Today's data centers run a multitude of applications, or “workloads,” that generate I/O. An understanding of the I/O characteristics of an application from various metrics collected is crucial for effective placement of application data to external storage devices and make full use of consolidation advantages that external SAN-based storage has to offer. A lack of such an understanding often leads to application inefficiencies and storage over-provisioning. Many storage admins employ rule-of-thumb and ad hoc techniques for mapping the applications to storage volumes, or logical unit numbers (“LUNs”). In a SAN environment, the LUNs are on storage arrays and different physical storage media in the backend. A popular rule-of-thumb is to mount top-tier applications to an all flash array LUN and lower tier applications to a disk-based LUN. While such methods may work in some deployments, it is not a one-size-fits-all approach. Storage capacity over-provisioning is also a common trend in anticipation of real or perceived performance issues; however, this approach is inefficient and expensive. The applications data volume (LUN) capacity and its placement are decisions that are better guided by detailed application I/O characterization and real time analysis since most applications have a complex mix of I/O patterns. A good understanding of I/O characteristics of applications that use a shared, consolidated storage is critical in designing an efficient storage infrastructure.

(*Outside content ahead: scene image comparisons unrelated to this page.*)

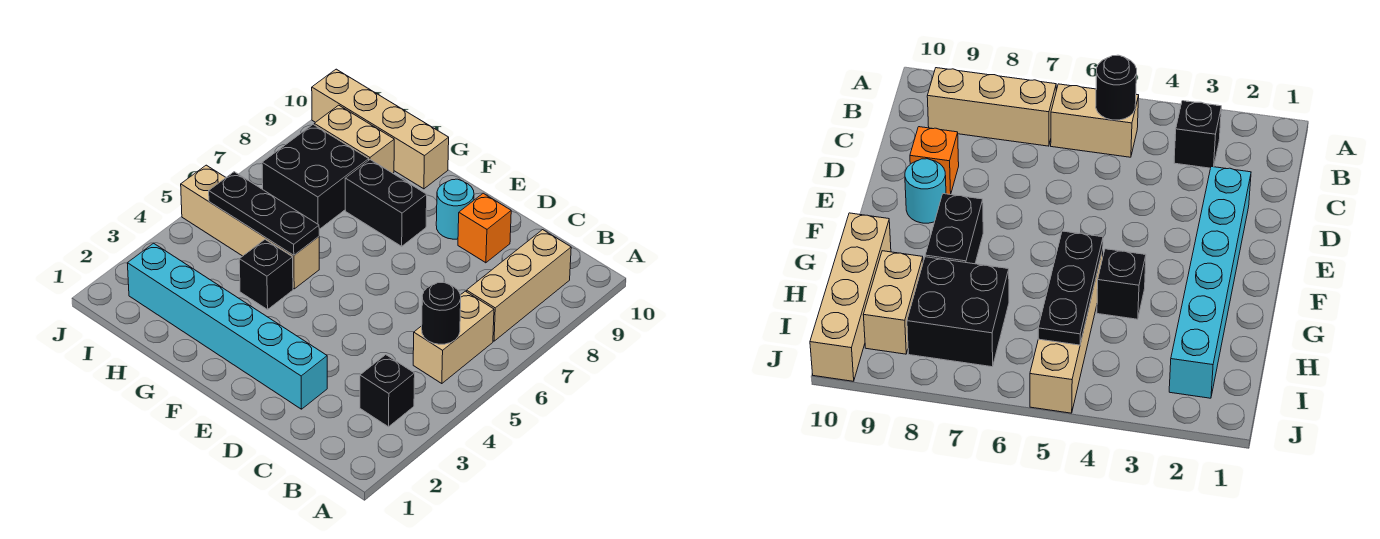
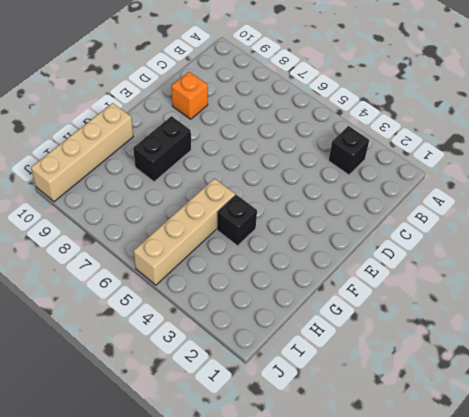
none -> tan 1x2 brick [413,291,494,384]
none -> tan 1x3 brick [467,230,571,341]
none -> cyan 1x6 brick [127,243,327,409]

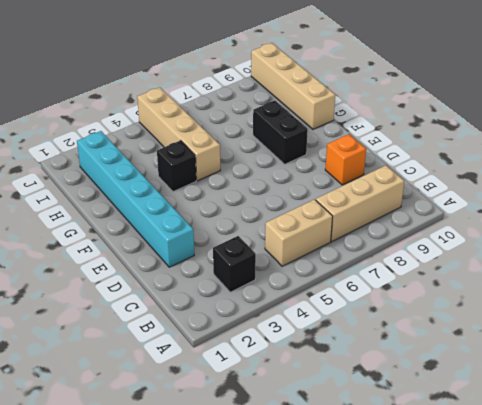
none -> cyan 1x1 round brick [436,179,474,239]
none -> black 2x2 brick [262,125,369,229]
none -> tan 1x2 brick [314,105,394,173]

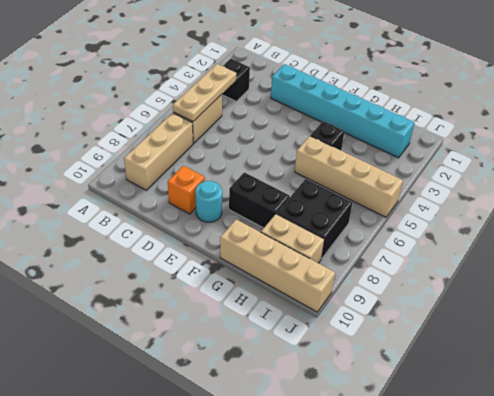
tan 1x3 plate [173,64,236,122] -> black 1x1 round brick [422,282,461,344]
none -> black 1x3 plate [209,172,319,255]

Messaging servers (e.g., MS Exchange) and databases (e.g., MS SQL Server) are typical applications that use a SAN for block-based I/O operations. Most of these applications can be further broken down into various components. For example, for SQL components may include database transactions, index access, log write, etc. Each of these components have different I/O patterns and thus need to be supported by different back-end storage devices typically mapped to a separate LUNs.
Some of OS vendors provide tools that can help measure the I/O emanating from each application; however, given the multiple places in the storage stack where this can be measured (e.g., file system layer, block layer, SCSI layer, etc.) the accuracy of the measurement is a concern. Also, in a mixed OS environment, managing multiple diverse OS vendor-provided tools can be a tedious task. In contrast, a SAN network-based tool that can measure I/O characteristics as seen on the wire using a vendor-neutral approach would be most appealing to administrators.